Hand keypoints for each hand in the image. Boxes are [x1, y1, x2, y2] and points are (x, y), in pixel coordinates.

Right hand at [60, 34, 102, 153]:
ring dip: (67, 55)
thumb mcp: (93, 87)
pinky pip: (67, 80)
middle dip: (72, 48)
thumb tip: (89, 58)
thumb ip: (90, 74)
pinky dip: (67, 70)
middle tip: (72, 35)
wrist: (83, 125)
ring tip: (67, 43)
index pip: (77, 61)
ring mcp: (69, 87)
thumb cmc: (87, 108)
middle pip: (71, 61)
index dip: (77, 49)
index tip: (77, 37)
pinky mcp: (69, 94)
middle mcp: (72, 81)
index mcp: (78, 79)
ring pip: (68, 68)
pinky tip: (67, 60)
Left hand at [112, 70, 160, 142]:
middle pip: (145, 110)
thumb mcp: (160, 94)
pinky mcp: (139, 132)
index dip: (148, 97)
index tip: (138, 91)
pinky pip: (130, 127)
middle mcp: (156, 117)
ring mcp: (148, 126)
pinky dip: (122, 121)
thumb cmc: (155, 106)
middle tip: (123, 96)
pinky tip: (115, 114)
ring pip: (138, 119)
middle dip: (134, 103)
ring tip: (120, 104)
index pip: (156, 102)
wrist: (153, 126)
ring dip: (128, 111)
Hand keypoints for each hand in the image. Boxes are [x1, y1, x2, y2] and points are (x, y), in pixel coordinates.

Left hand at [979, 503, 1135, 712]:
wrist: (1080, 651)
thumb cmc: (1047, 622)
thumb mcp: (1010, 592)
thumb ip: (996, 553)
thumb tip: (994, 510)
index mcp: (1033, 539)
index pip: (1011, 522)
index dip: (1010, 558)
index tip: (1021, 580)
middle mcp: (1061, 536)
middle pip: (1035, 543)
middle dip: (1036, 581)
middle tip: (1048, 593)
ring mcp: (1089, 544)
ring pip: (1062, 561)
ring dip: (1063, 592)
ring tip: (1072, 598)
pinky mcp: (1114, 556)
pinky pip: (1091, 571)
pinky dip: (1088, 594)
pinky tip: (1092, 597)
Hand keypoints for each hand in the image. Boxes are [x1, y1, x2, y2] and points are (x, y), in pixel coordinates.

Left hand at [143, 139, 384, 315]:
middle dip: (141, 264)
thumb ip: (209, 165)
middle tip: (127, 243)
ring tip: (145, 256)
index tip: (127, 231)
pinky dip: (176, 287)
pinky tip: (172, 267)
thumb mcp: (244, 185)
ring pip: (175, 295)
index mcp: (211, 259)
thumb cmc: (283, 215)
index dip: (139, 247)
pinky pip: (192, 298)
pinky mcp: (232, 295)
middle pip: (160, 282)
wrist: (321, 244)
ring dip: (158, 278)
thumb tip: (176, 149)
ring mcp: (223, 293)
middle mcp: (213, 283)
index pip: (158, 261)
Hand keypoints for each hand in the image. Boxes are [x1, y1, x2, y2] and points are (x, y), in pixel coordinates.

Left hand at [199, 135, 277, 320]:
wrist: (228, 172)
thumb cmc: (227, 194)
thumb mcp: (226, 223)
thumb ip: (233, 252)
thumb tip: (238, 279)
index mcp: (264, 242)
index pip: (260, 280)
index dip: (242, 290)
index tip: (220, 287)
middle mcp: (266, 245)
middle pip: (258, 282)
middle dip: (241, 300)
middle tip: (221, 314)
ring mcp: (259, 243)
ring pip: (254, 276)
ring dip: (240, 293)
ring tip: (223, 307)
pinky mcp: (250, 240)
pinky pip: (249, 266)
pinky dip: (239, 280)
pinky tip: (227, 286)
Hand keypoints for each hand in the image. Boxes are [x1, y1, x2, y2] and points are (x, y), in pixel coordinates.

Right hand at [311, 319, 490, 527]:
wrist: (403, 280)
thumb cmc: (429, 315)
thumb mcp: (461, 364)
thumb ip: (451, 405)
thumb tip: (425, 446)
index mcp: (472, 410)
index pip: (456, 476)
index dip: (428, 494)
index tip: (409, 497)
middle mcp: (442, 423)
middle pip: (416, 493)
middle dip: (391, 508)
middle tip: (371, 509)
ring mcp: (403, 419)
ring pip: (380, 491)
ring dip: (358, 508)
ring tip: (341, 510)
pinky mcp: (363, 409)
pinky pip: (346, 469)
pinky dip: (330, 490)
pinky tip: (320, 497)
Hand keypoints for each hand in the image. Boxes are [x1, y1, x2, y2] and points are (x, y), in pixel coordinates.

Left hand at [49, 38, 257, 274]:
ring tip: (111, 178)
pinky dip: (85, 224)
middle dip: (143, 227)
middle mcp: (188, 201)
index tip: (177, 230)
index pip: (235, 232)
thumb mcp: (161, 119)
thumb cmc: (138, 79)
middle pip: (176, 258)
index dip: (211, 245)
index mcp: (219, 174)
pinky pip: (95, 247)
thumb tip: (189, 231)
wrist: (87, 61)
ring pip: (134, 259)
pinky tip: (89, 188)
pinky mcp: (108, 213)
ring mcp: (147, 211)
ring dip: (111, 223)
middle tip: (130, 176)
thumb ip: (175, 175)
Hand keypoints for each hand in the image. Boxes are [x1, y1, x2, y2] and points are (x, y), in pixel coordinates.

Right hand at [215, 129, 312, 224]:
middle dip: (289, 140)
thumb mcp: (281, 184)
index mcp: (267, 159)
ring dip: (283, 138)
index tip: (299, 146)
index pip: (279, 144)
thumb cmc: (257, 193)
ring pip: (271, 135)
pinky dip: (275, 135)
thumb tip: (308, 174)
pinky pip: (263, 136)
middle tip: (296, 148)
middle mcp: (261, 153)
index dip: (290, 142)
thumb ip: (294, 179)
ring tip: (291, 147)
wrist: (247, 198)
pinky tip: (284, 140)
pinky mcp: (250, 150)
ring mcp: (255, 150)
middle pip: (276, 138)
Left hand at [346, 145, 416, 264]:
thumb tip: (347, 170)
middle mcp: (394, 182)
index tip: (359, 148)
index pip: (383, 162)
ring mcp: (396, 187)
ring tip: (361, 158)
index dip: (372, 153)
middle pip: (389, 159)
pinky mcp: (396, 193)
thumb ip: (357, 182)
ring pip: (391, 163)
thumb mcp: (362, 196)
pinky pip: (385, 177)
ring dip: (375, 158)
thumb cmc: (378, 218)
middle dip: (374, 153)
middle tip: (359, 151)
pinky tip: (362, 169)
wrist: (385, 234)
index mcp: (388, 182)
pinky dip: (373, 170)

-*-*-

Identify the lines in the entries that hold "Left" and return each one.

Left hand at [112, 70, 160, 142]:
Left hand at [979, 503, 1135, 712]:
Left hand at [143, 139, 384, 315]:
Left hand at [199, 135, 277, 320]:
Left hand at [49, 38, 257, 274]:
Left hand at [346, 145, 416, 264]:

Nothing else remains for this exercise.